# Problems to solve
1. Please copy the review from "What he doesn’t" down to "needs before launching.", with "gospel" replaced by "good news".
2. In the review, which pages are cited for Roberts's attempt to define what the church is and is not?
═════ Excerpted text ═════
This is not to say that Roberts’ book is devoid of references to Scripture or any theological framework. A few passages from the book of Acts, for instance, are listed, including an attempt to see the church at Antioch as his exemplar for the NT multiplying church (pp. 125-129). Also, Roberts attempts to define what the church is and is not (pp. 40-43). And he has the theological conviction that it is the local church that should drive the multiplication of other local churches (pp. 53-54).

What he doesn’t do, however, is consider the Bible’s framework for understanding the purposes of the church and mandate for spreading the gospel.

As such, he doesn’t offer any marks of what a healthy church plant looks like. Will just any plant do? Without a theological framework, it’s hard to measure what exactly distinguishes healthy churches from unhealthy churches, or churches from any other organization that you might plant and grow. It’s also not clear how planted churches of different theologies and philosophies of ministry work together, or what theological training a church planter needs before launching.

Consider as well what the lack of a biblical framework means for his understanding of church leaders. Roberts is to be commended for encouraging deliberate mentoring and close accountability toward “church starters” (pp. 90-94, 141-142), but he also challenges planters to be entrepreneurs, mystics, and daredevils (pp. 96-115). Never mind the idea of looking for individuals who are “sober-minded,“”respectable,”and “gentle”(1 Tim. 3:2-3) and all those other qualities Paul talked about. It raises the question of whether Roberts views what a “pastor” is in the same way that God does.
═════ Data shown ═════
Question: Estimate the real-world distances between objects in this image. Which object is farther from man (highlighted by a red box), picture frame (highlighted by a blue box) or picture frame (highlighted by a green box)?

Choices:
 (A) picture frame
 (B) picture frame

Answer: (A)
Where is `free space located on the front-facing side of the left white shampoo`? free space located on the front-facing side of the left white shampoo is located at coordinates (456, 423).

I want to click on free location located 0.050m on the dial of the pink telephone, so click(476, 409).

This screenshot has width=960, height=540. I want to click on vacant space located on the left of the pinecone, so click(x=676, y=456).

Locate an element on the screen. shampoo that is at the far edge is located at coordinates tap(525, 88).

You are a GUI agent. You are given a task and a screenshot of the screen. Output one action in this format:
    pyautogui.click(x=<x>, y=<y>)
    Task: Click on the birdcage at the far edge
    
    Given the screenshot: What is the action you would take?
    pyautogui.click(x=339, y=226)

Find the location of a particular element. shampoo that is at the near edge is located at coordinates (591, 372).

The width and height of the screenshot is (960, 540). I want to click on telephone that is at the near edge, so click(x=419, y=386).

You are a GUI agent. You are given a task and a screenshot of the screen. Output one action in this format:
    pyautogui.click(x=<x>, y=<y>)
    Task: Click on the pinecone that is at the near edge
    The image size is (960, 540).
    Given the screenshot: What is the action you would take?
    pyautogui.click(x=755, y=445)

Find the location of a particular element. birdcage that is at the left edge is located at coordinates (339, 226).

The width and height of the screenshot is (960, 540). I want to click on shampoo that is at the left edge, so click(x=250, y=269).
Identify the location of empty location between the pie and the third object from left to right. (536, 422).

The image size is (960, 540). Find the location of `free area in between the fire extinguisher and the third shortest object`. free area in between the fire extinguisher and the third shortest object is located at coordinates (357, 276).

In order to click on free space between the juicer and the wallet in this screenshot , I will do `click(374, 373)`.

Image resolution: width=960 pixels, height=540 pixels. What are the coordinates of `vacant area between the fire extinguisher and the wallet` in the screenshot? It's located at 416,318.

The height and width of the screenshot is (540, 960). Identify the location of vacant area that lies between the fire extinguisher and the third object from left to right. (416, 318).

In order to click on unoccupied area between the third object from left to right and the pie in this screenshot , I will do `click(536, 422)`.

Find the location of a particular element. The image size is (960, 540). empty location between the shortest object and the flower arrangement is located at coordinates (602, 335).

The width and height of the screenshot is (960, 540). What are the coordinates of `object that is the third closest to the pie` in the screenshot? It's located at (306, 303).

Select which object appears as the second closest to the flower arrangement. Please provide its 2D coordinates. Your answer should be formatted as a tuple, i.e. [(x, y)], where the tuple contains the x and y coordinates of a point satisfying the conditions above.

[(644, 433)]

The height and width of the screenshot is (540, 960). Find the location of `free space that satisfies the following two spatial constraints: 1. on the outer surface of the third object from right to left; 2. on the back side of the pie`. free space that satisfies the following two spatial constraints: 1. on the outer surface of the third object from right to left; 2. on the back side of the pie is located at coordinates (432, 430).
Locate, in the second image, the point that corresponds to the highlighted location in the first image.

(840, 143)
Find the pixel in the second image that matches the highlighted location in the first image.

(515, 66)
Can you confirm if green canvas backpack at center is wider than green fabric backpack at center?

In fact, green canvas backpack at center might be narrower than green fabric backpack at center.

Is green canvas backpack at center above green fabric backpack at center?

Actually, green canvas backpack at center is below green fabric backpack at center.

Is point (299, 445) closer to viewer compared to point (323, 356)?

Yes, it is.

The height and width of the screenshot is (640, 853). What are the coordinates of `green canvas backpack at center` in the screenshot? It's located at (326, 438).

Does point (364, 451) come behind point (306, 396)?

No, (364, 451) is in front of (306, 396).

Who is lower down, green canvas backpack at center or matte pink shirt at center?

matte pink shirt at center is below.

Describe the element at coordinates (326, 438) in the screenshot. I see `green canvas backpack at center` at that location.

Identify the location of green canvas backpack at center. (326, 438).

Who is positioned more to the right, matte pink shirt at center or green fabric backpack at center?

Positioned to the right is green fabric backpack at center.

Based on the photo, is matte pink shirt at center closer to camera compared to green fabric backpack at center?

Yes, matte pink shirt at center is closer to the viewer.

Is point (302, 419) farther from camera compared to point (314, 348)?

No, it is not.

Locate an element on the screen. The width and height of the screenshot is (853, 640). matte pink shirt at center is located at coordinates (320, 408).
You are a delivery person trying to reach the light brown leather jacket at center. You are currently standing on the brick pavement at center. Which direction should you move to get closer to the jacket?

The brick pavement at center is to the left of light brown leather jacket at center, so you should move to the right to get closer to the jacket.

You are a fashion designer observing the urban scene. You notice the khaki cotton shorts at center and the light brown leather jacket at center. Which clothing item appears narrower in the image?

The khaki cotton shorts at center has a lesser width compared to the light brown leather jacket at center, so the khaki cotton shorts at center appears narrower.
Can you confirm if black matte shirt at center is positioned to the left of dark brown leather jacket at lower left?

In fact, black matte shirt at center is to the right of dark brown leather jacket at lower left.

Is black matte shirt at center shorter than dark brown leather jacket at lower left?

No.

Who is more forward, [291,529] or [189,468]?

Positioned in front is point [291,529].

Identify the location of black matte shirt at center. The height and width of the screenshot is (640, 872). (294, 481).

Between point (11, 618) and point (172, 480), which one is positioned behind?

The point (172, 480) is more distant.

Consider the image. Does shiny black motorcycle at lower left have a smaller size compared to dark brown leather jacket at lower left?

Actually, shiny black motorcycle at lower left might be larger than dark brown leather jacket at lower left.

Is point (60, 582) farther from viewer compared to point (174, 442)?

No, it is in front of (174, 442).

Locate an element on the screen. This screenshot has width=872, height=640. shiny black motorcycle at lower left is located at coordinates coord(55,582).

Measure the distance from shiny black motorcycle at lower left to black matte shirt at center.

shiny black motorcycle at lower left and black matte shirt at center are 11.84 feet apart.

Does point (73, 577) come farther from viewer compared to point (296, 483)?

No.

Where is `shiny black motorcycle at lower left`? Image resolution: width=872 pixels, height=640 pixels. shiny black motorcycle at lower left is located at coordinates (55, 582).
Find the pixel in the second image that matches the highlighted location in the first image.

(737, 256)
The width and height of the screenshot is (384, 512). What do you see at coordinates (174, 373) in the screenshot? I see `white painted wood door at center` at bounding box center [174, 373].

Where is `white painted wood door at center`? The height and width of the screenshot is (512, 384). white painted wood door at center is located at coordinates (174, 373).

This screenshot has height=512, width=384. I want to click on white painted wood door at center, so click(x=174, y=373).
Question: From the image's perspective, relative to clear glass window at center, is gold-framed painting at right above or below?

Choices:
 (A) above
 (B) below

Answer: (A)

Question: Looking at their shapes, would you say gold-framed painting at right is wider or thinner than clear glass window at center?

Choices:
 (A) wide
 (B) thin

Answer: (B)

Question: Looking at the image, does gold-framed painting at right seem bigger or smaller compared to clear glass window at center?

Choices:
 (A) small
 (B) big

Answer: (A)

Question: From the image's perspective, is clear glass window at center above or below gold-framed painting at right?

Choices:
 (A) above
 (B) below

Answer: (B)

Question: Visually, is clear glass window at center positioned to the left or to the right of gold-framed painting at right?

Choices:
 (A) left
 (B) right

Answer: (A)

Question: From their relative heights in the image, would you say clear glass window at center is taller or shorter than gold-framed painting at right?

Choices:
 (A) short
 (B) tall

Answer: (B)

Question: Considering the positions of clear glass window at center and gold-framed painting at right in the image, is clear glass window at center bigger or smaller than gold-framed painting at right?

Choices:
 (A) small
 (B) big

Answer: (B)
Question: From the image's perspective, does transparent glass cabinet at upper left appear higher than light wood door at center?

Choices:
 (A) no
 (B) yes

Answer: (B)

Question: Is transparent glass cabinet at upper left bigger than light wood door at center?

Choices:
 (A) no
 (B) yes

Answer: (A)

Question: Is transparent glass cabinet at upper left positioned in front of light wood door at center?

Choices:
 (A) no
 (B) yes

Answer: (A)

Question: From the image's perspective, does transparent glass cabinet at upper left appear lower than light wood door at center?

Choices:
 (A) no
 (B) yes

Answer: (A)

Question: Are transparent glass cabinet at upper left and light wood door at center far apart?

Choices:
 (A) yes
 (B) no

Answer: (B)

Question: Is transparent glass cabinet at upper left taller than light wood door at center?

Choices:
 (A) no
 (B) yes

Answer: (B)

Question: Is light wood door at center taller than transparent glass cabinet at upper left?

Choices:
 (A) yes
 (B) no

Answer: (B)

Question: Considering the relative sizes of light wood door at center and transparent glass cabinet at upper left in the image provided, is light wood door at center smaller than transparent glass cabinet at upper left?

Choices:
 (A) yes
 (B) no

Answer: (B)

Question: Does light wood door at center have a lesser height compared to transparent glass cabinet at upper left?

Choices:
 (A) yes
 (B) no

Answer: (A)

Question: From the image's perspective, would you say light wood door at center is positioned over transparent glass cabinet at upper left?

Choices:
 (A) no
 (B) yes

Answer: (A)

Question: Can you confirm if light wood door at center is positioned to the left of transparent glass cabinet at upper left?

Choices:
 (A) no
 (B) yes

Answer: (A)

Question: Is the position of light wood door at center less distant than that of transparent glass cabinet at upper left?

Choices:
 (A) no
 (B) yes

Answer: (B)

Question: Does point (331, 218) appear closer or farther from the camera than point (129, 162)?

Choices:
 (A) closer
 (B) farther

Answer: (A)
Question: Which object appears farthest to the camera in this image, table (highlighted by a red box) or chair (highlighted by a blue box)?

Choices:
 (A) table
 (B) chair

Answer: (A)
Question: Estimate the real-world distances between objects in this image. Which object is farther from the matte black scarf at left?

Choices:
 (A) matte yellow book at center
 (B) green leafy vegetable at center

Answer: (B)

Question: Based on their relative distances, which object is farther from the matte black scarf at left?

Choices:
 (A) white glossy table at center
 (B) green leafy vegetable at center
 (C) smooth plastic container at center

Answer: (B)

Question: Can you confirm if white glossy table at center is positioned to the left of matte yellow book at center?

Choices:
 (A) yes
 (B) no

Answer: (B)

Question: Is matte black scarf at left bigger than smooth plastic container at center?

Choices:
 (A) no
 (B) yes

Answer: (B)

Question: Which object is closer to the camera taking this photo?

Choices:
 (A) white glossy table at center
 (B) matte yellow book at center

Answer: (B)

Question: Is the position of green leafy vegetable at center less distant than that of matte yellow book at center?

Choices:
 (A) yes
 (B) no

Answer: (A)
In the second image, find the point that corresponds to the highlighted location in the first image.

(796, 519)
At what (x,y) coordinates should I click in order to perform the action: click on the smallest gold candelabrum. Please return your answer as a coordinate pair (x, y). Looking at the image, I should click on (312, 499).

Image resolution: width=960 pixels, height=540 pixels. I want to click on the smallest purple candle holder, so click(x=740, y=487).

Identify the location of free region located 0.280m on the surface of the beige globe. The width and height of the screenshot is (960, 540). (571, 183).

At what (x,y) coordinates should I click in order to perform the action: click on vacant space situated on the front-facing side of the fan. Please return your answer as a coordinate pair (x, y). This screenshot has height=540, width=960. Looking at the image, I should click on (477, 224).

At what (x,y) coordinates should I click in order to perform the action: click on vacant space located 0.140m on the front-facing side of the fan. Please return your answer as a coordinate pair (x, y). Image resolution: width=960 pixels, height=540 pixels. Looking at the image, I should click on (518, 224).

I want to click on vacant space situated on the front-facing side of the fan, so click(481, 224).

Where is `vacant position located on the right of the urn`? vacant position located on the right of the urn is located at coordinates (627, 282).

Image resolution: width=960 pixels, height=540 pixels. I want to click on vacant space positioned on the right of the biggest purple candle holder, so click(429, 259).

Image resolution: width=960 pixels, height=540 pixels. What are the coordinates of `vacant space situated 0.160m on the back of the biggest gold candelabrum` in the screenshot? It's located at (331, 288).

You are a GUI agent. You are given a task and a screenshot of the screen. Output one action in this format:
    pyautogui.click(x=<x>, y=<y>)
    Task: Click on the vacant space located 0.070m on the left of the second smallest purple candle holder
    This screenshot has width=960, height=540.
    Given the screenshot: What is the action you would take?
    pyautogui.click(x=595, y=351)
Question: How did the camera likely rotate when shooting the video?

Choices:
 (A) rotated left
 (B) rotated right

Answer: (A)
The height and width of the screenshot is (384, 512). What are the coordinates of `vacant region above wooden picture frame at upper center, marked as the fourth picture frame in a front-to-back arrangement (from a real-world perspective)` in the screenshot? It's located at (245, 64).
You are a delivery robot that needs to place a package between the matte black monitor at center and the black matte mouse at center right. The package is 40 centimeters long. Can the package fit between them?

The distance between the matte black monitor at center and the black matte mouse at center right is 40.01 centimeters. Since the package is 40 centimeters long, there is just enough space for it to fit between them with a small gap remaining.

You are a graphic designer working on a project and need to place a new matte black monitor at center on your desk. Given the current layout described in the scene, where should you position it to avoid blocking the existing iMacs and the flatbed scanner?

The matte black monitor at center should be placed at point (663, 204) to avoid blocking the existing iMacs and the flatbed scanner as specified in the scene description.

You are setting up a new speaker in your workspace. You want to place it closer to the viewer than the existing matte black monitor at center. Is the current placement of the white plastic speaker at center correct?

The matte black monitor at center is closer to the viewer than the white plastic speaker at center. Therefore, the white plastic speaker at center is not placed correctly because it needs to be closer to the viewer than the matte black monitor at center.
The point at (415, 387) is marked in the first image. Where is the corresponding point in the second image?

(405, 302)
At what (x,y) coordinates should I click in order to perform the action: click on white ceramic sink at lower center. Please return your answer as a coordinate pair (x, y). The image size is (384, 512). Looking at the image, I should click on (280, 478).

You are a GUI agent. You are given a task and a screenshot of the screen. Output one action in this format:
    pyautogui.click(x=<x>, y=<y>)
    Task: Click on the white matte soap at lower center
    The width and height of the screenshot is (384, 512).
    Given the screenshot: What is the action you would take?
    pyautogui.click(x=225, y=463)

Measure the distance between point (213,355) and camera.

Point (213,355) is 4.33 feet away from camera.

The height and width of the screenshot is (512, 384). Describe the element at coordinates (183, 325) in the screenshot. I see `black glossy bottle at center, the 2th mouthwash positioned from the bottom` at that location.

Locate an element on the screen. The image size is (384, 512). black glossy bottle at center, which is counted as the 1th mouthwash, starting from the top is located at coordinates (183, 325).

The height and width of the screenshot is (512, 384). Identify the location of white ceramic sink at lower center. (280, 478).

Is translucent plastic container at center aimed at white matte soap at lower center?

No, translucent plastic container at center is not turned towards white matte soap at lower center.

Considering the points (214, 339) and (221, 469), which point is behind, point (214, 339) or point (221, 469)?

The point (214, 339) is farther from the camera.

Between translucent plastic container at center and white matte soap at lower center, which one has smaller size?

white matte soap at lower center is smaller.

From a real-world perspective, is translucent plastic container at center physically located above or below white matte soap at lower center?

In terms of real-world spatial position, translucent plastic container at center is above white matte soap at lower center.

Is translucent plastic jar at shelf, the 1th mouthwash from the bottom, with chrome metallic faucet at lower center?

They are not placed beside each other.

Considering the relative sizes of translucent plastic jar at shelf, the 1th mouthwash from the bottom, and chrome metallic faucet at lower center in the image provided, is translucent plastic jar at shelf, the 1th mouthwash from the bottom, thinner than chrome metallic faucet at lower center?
═════
# Task-by-task outputs
1.
What he doesn’t do, however, is consider the Bible’s framework for understanding the purposes of the church and mandate for spreading the good news.

As such, he doesn’t offer any marks of what a healthy church plant looks like. Will just any plant do? Without a theological framework, it’s hard to measure what exactly distinguishes healthy churches from unhealthy churches, or churches from any other organization that you might plant and grow. It’s also not clear how planted churches of different theologies and philosophies of ministry work together, or what theological training a church planter needs before launching.

2. Pages 40-43.